§ PAGE EXTRACT
------------------------------------------------------------
As of the census of 2000, there were 697 people, 249 households, and 192 families residing in the township. The population density was 17.7 people per square mile (6.8/km^{2}). There were 261 housing units at an average density of 6.6/sq mi (2.6/km^{2}). The racial makeup of the township was 97.99% White, 0.14% African American, 1.29% Native American, 0.14% Asian, and 0.43% from two or more races. Hispanic or Latino of any race were 0.57% of the population.

There were 249 households, out of which 34.5% had children under the age of 18 living with them, 69.5% were married couples living together, 4.0% had a female householder with no husband present, and 22.5% were non-families. 17.7% of all households were made up of individuals, and 4.4% had someone living alone who was 65 years of age or older. The average household size was 2.79 and the average family size was 3.13.

In the township the population was spread out, with 24.5% under the age of 18, 9.5% from 18 to 24, 29.6% from 25 to 44, 26.8% from 45 to 64, and 9.6% who were 65 years of age or older. The median age was 39 years. For every 100 females, there were 113.1 males. For every 100 females age 18 and over, there were 115.6 males.
------------------------------------------------------------
[Dataset excerpts]
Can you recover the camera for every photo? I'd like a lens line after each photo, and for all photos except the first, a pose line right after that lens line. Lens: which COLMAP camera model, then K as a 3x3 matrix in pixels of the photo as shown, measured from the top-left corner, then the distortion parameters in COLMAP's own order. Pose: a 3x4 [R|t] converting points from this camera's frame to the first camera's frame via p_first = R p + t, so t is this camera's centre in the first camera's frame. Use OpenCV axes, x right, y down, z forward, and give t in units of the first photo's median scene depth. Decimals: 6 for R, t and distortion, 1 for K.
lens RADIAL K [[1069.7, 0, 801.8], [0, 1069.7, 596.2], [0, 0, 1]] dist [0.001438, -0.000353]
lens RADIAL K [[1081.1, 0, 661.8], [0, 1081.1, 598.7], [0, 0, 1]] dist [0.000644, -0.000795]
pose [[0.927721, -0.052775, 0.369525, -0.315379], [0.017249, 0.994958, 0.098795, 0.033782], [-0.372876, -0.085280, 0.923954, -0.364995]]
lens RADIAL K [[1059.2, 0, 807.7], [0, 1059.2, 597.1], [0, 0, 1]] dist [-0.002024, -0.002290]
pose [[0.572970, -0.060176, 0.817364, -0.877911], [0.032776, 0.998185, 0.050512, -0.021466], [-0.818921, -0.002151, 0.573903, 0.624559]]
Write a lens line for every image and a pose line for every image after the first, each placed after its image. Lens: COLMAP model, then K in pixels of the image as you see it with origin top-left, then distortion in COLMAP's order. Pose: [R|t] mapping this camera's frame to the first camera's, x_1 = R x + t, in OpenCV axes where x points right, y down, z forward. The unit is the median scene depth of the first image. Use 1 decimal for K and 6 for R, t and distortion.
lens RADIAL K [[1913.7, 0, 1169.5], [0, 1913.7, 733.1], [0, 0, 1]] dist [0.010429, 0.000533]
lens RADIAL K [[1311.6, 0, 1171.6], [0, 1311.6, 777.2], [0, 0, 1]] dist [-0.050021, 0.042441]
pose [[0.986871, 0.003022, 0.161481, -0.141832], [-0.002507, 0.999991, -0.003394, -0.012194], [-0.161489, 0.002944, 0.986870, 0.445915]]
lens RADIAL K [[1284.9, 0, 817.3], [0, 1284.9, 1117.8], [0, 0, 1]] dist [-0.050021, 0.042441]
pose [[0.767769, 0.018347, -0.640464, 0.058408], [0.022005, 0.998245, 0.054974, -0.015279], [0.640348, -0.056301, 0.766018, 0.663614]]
------------------------------------------------------------
§ TASK ITEM
Copy out the stretch of the township census text from "As of the census" through "of the population.".

§ EXERCISE RESPONSE
As of the census of 2000, there were 697 people, 249 households, and 192 families residing in the township. The population density was 17.7 people per square mile (6.8/km^{2}). There were 261 housing units at an average density of 6.6/sq mi (2.6/km^{2}). The racial makeup of the township was 97.99% White, 0.14% African American, 1.29% Native American, 0.14% Asian, and 0.43% from two or more races. Hispanic or Latino of any race were 0.57% of the population.